Modules can log messages to make the execution flow clearer for the user. This is done through the module’s logger attribute: self.logger.info('message'). This uses the standard python logging module so can use functions like info, warning, debug.

Error reporting

Modules can also report errors using their ModuleError function. Errors added this way will be reported at the end of the run. Semantically, they mean that the recipe flow didn’t go as expected and should be examined.

ModuleError also takes a critical parameter, that will raise an exception and interrupt the flow of the recipe. This should be used for errors that dftimewolf can’t recover from (e.g. if a binary run by one of the modules can’t be found on disk).

Recipes

Recipes are JSON files that describe how Modules are chained, and which parameters can be ingested from the command-line. A recipe JSON object follows a specific format:

  • name: This is the name with which the recipe will be invoked (e.g. local_plaso).
  • description: This is a longer description of what the recipe does. It will show up in the help message when invoking dftimewolf recipe_hame -h.
  • short_description: This is what will show up in the help message when invoking dftimewolf -h.
  • modules: An array of JSON objects describing modules and their corresponding arguments.
    • wants: What other modules this module should wait for before calling its Process function.
    • name: The name of the module class that will be instantiated.
    • args: A list of (argument_name, argument) tuples that will be passed on to the module’s SetUp() function. If argument starts with an @, it will be replaced with its corresponding value from the command-line or the ~/.dftimewolfrc file.
  • args: Recipes need to describe the way arguments are handled in a global args variable. This variable is a list of (switch, help_message, default_value) tuples that will be passed to the argparse.add_argument function for later parsing.
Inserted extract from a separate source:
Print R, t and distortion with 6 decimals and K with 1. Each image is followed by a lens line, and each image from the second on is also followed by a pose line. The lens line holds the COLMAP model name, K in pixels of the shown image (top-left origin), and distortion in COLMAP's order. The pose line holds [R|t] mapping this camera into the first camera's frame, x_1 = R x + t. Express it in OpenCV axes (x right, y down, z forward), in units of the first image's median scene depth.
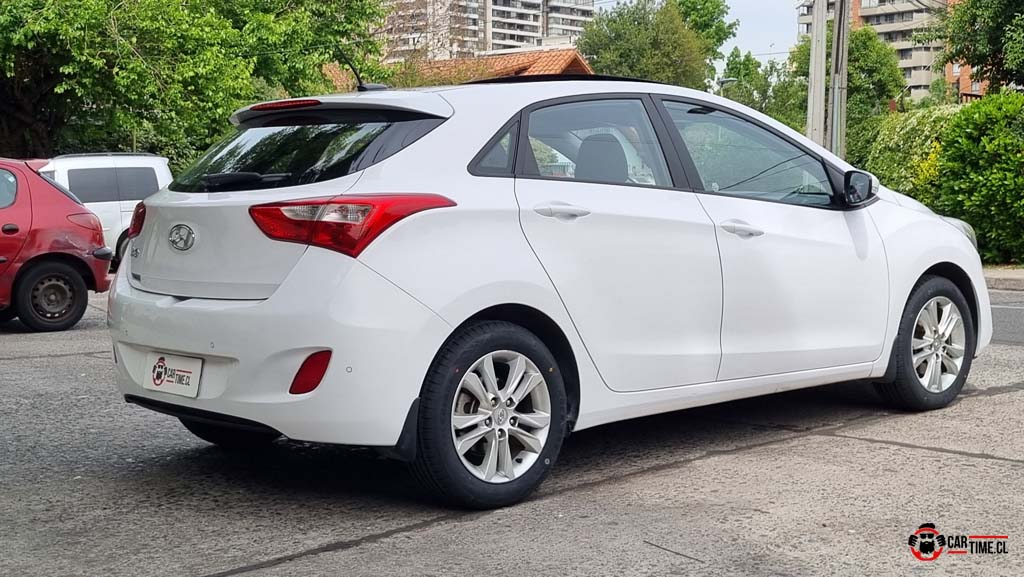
lens RADIAL K [[1385.6, 0, 512.0], [0, 1385.6, 288.5], [0, 0, 1]] dist [0.032443, -0.007817]
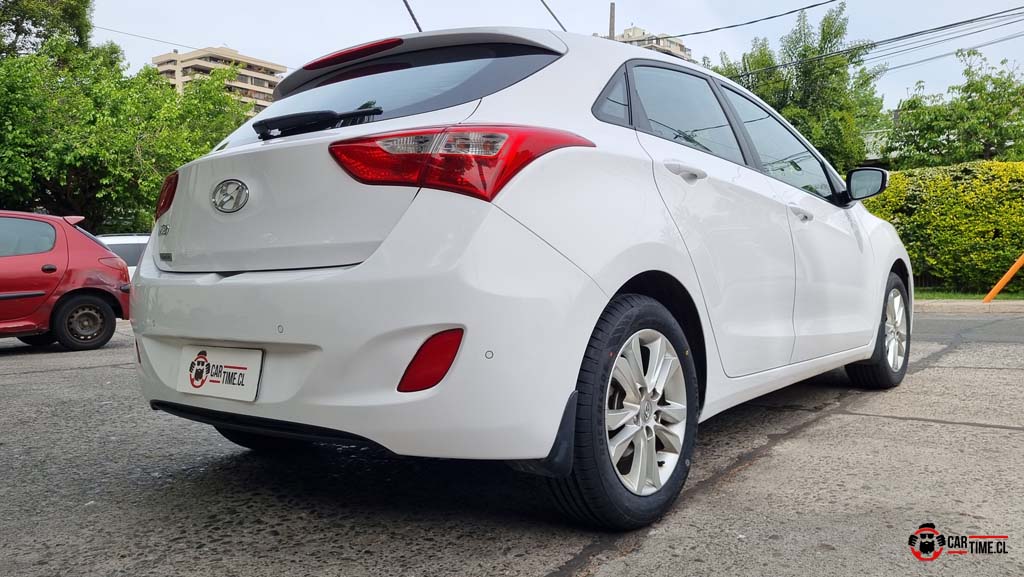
lens RADIAL K [[768.8, 0, 509.0], [0, 768.8, 286.7], [0, 0, 1]] dist [0.035165, -0.041724]
pose [[0.985756, -0.012593, 0.167709, -0.154338], [0.021514, 0.998442, -0.051484, 0.039365], [-0.166800, 0.054358, 0.984491, 0.540455]]
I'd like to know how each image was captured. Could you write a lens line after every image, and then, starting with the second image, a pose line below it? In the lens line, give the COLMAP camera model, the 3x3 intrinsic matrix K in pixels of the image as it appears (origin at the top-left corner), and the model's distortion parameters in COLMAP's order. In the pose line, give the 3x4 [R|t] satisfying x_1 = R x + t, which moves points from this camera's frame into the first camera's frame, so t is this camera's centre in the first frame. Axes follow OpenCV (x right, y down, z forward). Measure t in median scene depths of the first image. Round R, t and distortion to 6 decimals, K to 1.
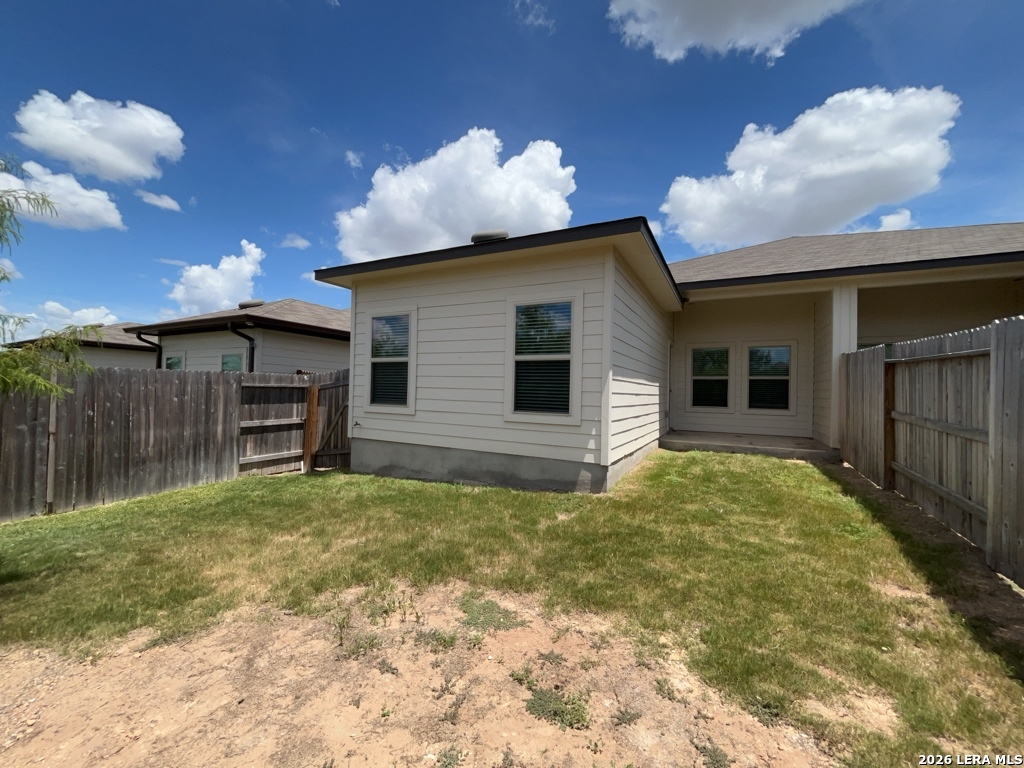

State and AttributeContainers

The State object is an instance of the DFTimewolfState class. It has a couple of useful functions and attributes:

  • StoreContainer: Store your containers to make them available to future modules.
  • GetContainers: Retrieve the containers stored using StoreContainer. It takes a container_class param where you can select which containers you’re interested in.
  • StreamContainer: This will push a container on the streaming queue, and any registered streaming callbacks will be called on the container. Containers stored this way are not persistent (e.g. can’t be accessed with GetContainers later on).
  • RegisterStreamingCallback: Use this to register a function that will be called on the container as it is streamed in real-time.

Life of a dfTimewolf run

The dfTimewolf cycle is as follows:

  • The recipe JSON is parsed, all requested modules are instantiated, as well as the semaphores that will schedule the execution of the Module’s Process functions.
  • Command-line arguments are taken into account and passed to Module’s SetUp function. This occurs in parallel for all modules, regardless of the semaphores they declared in the recipe.
  • The modules with no blocking semaphores start running their Process function. At the end of their run, they free their semaphore, signalling other modules that they can proceed with their own Process function.
  • This cycle repeats until all modules have called their Process function.